Passing quickly over Graphium pelopidas, which is still found on some lists but usually classified as a subspecies of Graphium leonidas,
we come to Graphium phidias, named after the sculptor credited with supervising the building of the Parthenon in ancient Greece.
It is found in only a small part of the world, the corner where China, Laos, and Vietnam meet. Like most animals specific to that habitat, it's been very poorly documented. Although its coloration may interest artists, scientists who've written anything about it have mostly been interested in how to fit it into a theory of macroevolution. It has "swallow tails," but very thin ones, more like the Hairstreaks than like the other Swordtails, so it must represent the point at which tailed Swordtails evolved into tailless Ladies, or maybe vice versa...
This web site is sorry that macroevolution is speculation, not science, and thus hard for this web site to take seriously. Macroevolution evolved to assuage the cognitive dissonance experienced by people who try to study the living world while denying that it has a Creator.

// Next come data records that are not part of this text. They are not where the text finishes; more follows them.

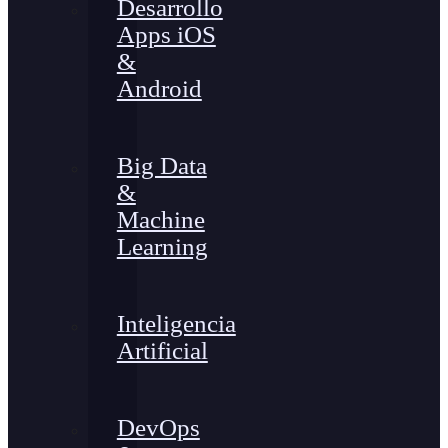
Desarrollo
Apps iOS
&
Android
Big Data
&
Machine
Learning
Inteligencia
Artificial
DevOps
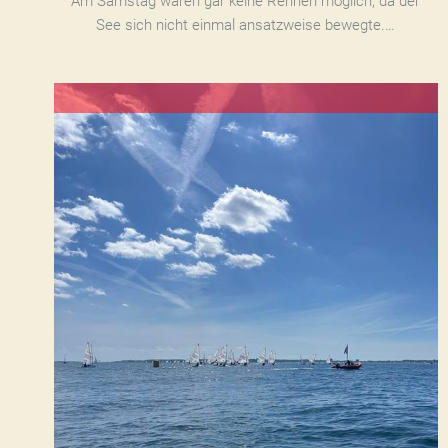
Am Samstag waren gar keine Rennen möglich, da der
See sich nicht einmal ansatzweise bewegte.…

The position of this web site is that those people would feel better if they sat down and made a list of all the things they've done that harmed other people, and then set about making restitution to those people, giving themselves a chance to understand the Higher Power in whatever way they can. The Graphium species are similar enough that some of them may have microevolved into or out of others, but what benefit would there be in knowing that they did, if they did? Why can't more scientists come to terms with the fact that it's not possible to know everything in a scientific way, and, if either creation or macroevolution can mean anything to anybody, they have to be understood by faith rather than science?
Some scientists prefer to use the subgenus name Arisbe or Paranticopsis for phidias, though they don't agree on which one to use. More than its op-art stripes make this a peculiar-looking butterfly. The species name has sometimes been given as akikoae, and a 2007 paper even gave what seems to have been the same butterfly a new species name, muhabbet.
This photo by K. Saito shows the subspecies, G.p. obscurium, which has much smaller orange spots on the hind wings.
Adam Cotton says that the reason why they're so seldom seen is that their preferred altitude is over
1,500m, about 5,000 feet, above sea level, and they fly for only a week or two each year. He says that males sometimes come down to altitudes as low as 500m to gather at puddles. Females make themselves hard to find, but males sometimes visit their favorite spots in numbers--five or ten at a time.
Nothing is known about the life cycle of this species. Opportunities for southeast Asian students to become famous are wide open.